Note: In the scenarios I mentioned earlier that sometimes when we need to temporarily move OpsMgr agents to different management groups, we will need to modify the collections which the Configuration Baselines are targeting to. To do so, I can firstly create a temp collection to include all OpsMgr agents that I need to move, then exclude this collection from the original Configuration Baseline collection and include it in the Configuration Baseline collection for the target management group. This is so much easier and flexible and we don’t even have to manually move the OpsMgr agents as the Configuration Baseline is going to move them for us.

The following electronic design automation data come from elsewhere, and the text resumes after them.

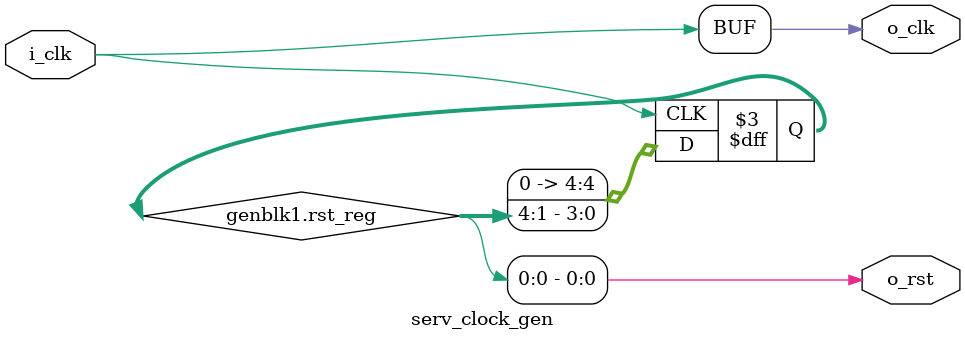
<source format=v>
`default_nettype none
module serv_clock_gen
  (
   input wire  i_clk,
   output wire o_clk,
   output wire o_rst);

   parameter PLL = "NONE";

   generate
      if ((PLL == "ICE40_CORE") || (PLL == "ICE40_PAD")) begin
	 ice40_pll #(.PLL (PLL)) pll
	   (.i_clk (i_clk),
	    .o_clk (o_clk),
	    .o_rst (o_rst));
      end else begin
	 assign o_clk = i_clk;

	 reg [4:0] rst_reg = 5'b11111;

	 always @(posedge o_clk)
	   rst_reg <= {1'b0, rst_reg[4:1]};
	 assign o_rst = rst_reg[0];
      end
   endgenerate
endmodule

</source>
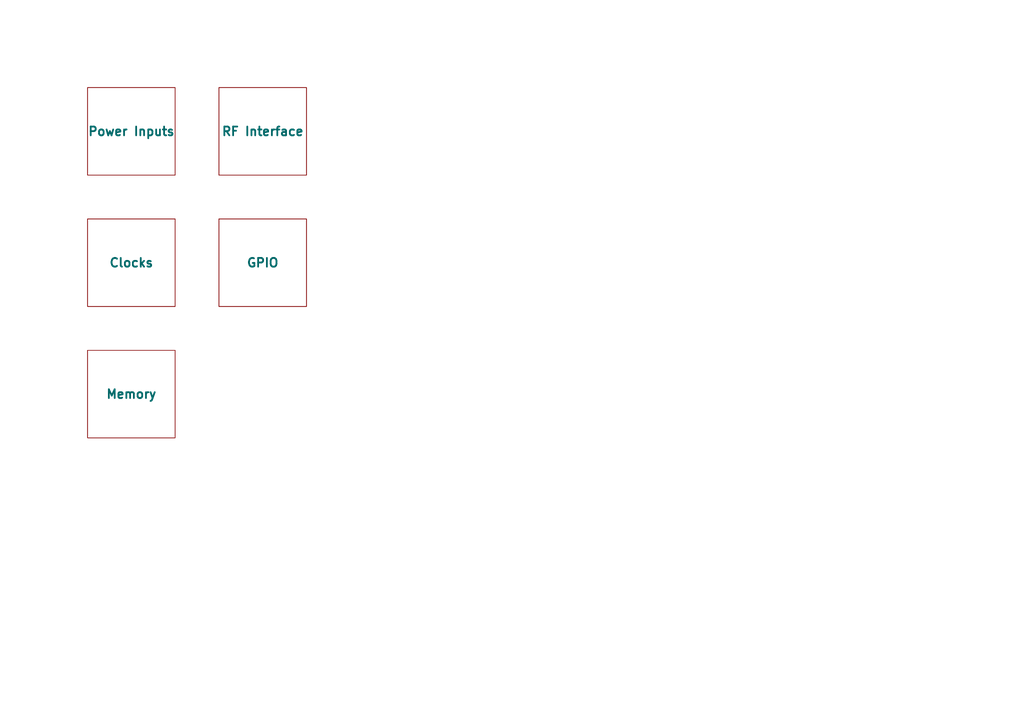
<source format=kicad_sch>
(kicad_sch (version 20230121) (generator eeschema)

  (uuid a45232a2-916e-4183-ae50-11ff1a439d9e)

  (paper "A4")

  


  (sheet (at 63.5 25.4) (size 25.4 25.4)
    (stroke (width 0.1524) (type solid))
    (fill (color 0 0 0 0.0000))
    (uuid 1b363b28-ef56-4dd8-a933-7ba7c62c9c0c)
    (property "Sheetname" "RF Interface" (at 76.2 38.1 0)
      (effects (font (size 2.54 2.54) bold))
    )
    (property "Sheetfile" "rf_interface.kicad_sch" (at 63.5 64.0846 0)
      (effects (font (size 1.27 1.27)) (justify left top) hide)
    )
    (instances
      (project "friendly-keyboard"
        (path "/facac7ae-a8b7-40c9-80fb-c9ce3ae3187a" (page "2"))
        (path "/facac7ae-a8b7-40c9-80fb-c9ce3ae3187a/8643f529-6d90-4441-a37c-8a34a66c39d0" (page "12"))
      )
    )
  )

  (sheet (at 25.4 63.5) (size 25.4 25.4)
    (stroke (width 0.1524) (type solid))
    (fill (color 0 0 0 0.0000))
    (uuid 3ca822f3-602f-4b6d-8afc-a050cce1b178)
    (property "Sheetname" "Clocks" (at 38.1 76.2 0)
      (effects (font (size 2.54 2.54) bold))
    )
    (property "Sheetfile" "clk.kicad_sch" (at 25.4 102.1846 0)
      (effects (font (size 1.27 1.27)) (justify left top) hide)
    )
    (instances
      (project "friendly-keyboard"
        (path "/facac7ae-a8b7-40c9-80fb-c9ce3ae3187a" (page "2"))
        (path "/facac7ae-a8b7-40c9-80fb-c9ce3ae3187a/8643f529-6d90-4441-a37c-8a34a66c39d0" (page "10"))
      )
    )
  )

  (sheet (at 25.4 101.6) (size 25.4 25.4)
    (stroke (width 0.1524) (type solid))
    (fill (color 0 0 0 0.0000))
    (uuid 84bb5d59-8ecf-4baf-a5c8-3c6601f63a3f)
    (property "Sheetname" "Memory" (at 38.1 114.3 0)
      (effects (font (size 2.54 2.54) bold))
    )
    (property "Sheetfile" "memory.kicad_sch" (at 25.4 140.2846 0)
      (effects (font (size 1.27 1.27)) (justify left top) hide)
    )
    (instances
      (project "friendly-keyboard"
        (path "/facac7ae-a8b7-40c9-80fb-c9ce3ae3187a" (page "2"))
        (path "/facac7ae-a8b7-40c9-80fb-c9ce3ae3187a/8643f529-6d90-4441-a37c-8a34a66c39d0" (page "11"))
      )
    )
  )

  (sheet (at 63.5 63.5) (size 25.4 25.4)
    (stroke (width 0.1524) (type solid))
    (fill (color 0 0 0 0.0000))
    (uuid 9e685f1c-fa3c-4d44-bdfe-b187bdfa7536)
    (property "Sheetname" "GPIO" (at 76.2 76.2 0)
      (effects (font (size 2.54 2.54) bold))
    )
    (property "Sheetfile" "gpio.kicad_sch" (at 63.5 102.1846 0)
      (effects (font (size 1.27 1.27)) (justify left top) hide)
    )
    (instances
      (project "friendly-keyboard"
        (path "/facac7ae-a8b7-40c9-80fb-c9ce3ae3187a" (page "2"))
        (path "/facac7ae-a8b7-40c9-80fb-c9ce3ae3187a/8643f529-6d90-4441-a37c-8a34a66c39d0" (page "8"))
      )
    )
  )

  (sheet (at 25.4 25.4) (size 25.4 25.4)
    (stroke (width 0.1524) (type solid))
    (fill (color 0 0 0 0.0000))
    (uuid d5979401-0fc1-4250-b90a-3a68afe21242)
    (property "Sheetname" "Power Inputs" (at 38.1 38.1 0)
      (effects (font (size 2.54 2.54) bold))
    )
    (property "Sheetfile" "power_input.kicad_sch" (at 25.4 64.0846 0)
      (effects (font (size 1.27 1.27)) (justify left top) hide)
    )
    (instances
      (project "friendly-keyboard"
        (path "/facac7ae-a8b7-40c9-80fb-c9ce3ae3187a" (page "2"))
        (path "/facac7ae-a8b7-40c9-80fb-c9ce3ae3187a/8643f529-6d90-4441-a37c-8a34a66c39d0" (page "9"))
      )
    )
  )
)

</source>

Note: Please also be aware of the security setting configured for the OpsMgr management group:

If the management group is configured to reject new manual agent installations, you will never see any newly installed & configured OpsMgr agents in the OpsMgr console. You need set it to either automatically approve or review manually installed agents.

Summary

By using this method, in an environment with multiple OpsMgr 2012 R2 management group, we can avoid creating multiple applications for OpsMgr 2012 R2 Agent (for different management group) and avoid creating potentially complicated global conditions for the application deployment.

This method also ensures both the OpsMgr 2012 R2 agent installation and configuration is enforced. This prevents anyone with admin access on the endpoint to uninstall OpsMgr 2012 R2 agent or modify it’s configurations.